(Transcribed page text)
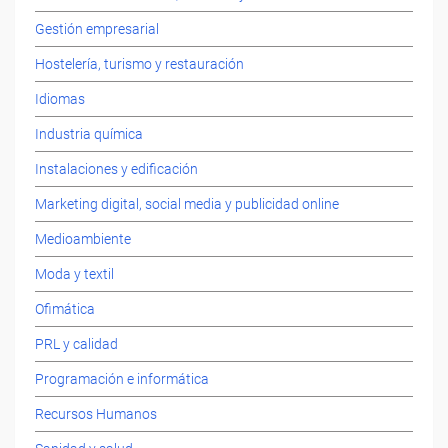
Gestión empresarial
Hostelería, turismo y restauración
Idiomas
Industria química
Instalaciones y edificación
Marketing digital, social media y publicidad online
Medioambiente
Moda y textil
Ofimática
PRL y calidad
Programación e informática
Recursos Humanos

• _DIRECTIONS_:
Lay out every line of text from the rows above as a JSON list of strings, one string per line, with blank lines dropped. Leave the pictures out of the answer.

• _WORKED SOLUTION_:
[
  "Gestión empresarial",
  "Hostelería, turismo y restauración",
  "Idiomas",
  "Industria química",
  "Instalaciones y edificación",
  "Marketing digital, social media y publicidad online",
  "Medioambiente",
  "Moda y textil",
  "Ofimática",
  "PRL y calidad",
  "Programación e informática",
  "Recursos Humanos"
]